Michel Martelly
Michel MartellyDeciphering Haiti's president-elect
CBC News
Posted: Apr 5, 2011 3:31 PM ET
Last Updated: Apr 6, 2011 9:20 AM ET
Michel Martelly at his first press conference after winning the March 20 run-off vote in Port-au-Prince on April 5. (Thony Belizaire/AFP/Getty Images)
Haiti, recovering from a devastating earthquake in January 2010 and decades of government corruption, has elected one of its best-loved pop singers as president.
On Apr. 4, Haiti's electoral council announced that Michel Martelly won nearly 68 per cent of the vote in a March 20 run-off election.
Sweet Micky
The president-elect was born in Port-au-Prince to a middle-class family. Martelly had early aspirations of being a doctor but failed to get into medical school. He spent a good part of the 1980s in Lakewood, Colo., where he went to college and got a job in construction. He returned to Haiti in 1987, where he got work filling in on keyboards for a number of local bands. Having long had a gift for music, Martelly soon turned it into a livelihood.
Martelly released his first single, Ooh La La, in 1988, and under the moniker Sweet Micky, has become one of Haiti's most popular musical acts. Martelly is the self-dubbed president of kompas, a style of dance music sung in Haitian Creole, and is legendary for his exuberant, sometimes outré performances, which include wild costumes, burlesque and political satire.
Martelly has had a long association with Wyclef Jean, the Grammy-winning U.S.-Haitian musician who also had designs on the Haitian presidency before the country's electoral council ruled in August 2010 that he did not meet the eligibility criteria to run. His own hopes dashed, Jean campaigned on Martelly's behalf.
Martelly has four children with his wife and manager, Sophia Martelly, who was born in New York to Haitian parents. With her, he runs the Fondation Rose et Blanc, an aid organization for the poor, one of several charitable causes the singer has been involved with.
Political stripes
While he has enjoyed popularity as an entertainer, Martelly was a political outsider who initially had difficulty even finding a party to run for. Some observers wondered how this raucous pop star, known for swearing and drinking alcohol on stage, could be taken seriously as a politician in a nation still reeling from a earthquake that killed an estimated 300,000 people and a cholera outbreak that has taken an additional 4,000 lives.
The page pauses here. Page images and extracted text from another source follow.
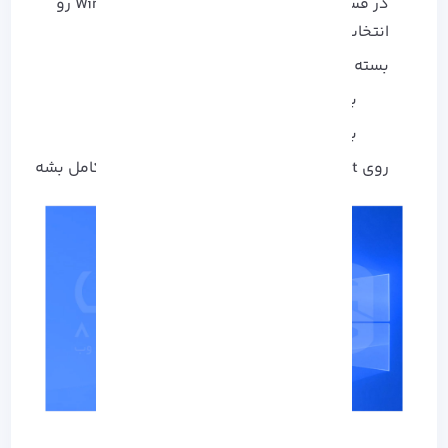
در قسمت Image Option گزینه‌ Windows To Go رو
انتخاب کن
بسته به نوع سیستم:
برای سیستم‌ های قدیمی: MBR (BIOS)
برای سیستم‌ های جدید: GPT (UEFI)
روی Start بزن و منتظر بمون تا ساخت USB کامل بشه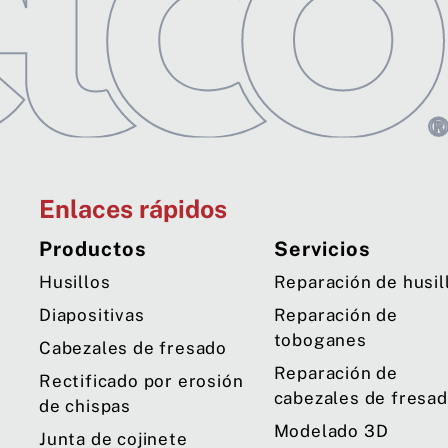
Enlaces rápidos
Productos
Servicios
Husillos
Reparación de husil
Diapositivas
Reparación de
toboganes
Cabezales de fresado
Reparación de
Rectificado por erosión
cabezales de fresa
de chispas
Modelado 3D
Junta de cojinete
But in a country where government provides little support and is rife with graft, Martelly's populist, anti-corruption platform struck a chord. Martelly campaigned on a pledge of profound change, vowing to offer free education for all and to create new economic opportunities.
Mirlande Manigat, the soft-spoken, Sorbonne-educated wife of former president Leslie Manigat, had the lead in the first round of voting in November 2010, which narrowed an electoral field of 18 candidates down to two for the runoff. But in December, Haiti was riven by riots over suspected voter fraud after the electoral council announced first-round results that initially excluded Martelly from the runoff.
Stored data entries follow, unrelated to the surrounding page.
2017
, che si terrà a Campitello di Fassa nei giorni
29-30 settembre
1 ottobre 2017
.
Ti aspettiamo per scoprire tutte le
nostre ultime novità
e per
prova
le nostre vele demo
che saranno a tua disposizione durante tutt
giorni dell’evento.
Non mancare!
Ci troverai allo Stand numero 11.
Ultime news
The Organization of American States determined those results were erroneous and that the musician had come in second, giving him a spot on the run-off ballot. He won the run-off with a resounding 68 per cent of the vote.
Martelly is expected to take office in mid-May, once a two-week grace period that allows for appeals of election results has passed and his victory has been confirmed.
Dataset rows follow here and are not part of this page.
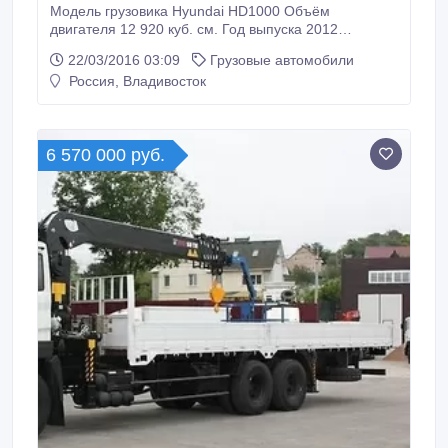
Модель грузовика Hyundai HD1000 Объём
двигателя 12 920 куб. см. Год выпуска 2012
Состояние Хорошее Пробег по РФ Без пробега
22/03/2016 03:09
Грузовые автомобили
Грузоподъёмность 20 000 кг. Тип Седельный тягач
Россия, Владивосток
Привод 6x4 Трансмиссия Механическая Топливо
Дизель Руль Левый Документы Есть ПТС Cедельный
тягач Hyundai HD1000 модель: D6CA тип: рядный,
4-х тактный, 6 цилиндров топливо: дизель
6 570 000 руб.
мощность, л.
While Martelly won with a pledge to end government corruption and misrule, some press reports have questioned his commitment to democracy. During the 1980s, he ran a nightclub that was popular with officials in the government of dictator Jean-Claude "Baby Doc" Duvalier. A public critic of former president Jean-Bertrand Aristide, Martelly had known ties to the 1991 military coup that unseated Aristide and established the bloody military junta that ruled Haiti between 1991 and 1994.
In a 1997 article in the Miami Herald, journalist Elise Ackerman wrote, "Unlike other Haitian musicians... who risked their lives to criticize the de facto military government, Martelly spent the coup years entertaining leaders and their factotums."
His past political sympathies notwithstanding, Martelly is likely to face difficulties in affecting political change in a legislative system that still contains so many loyalists to outgoing President René Préval.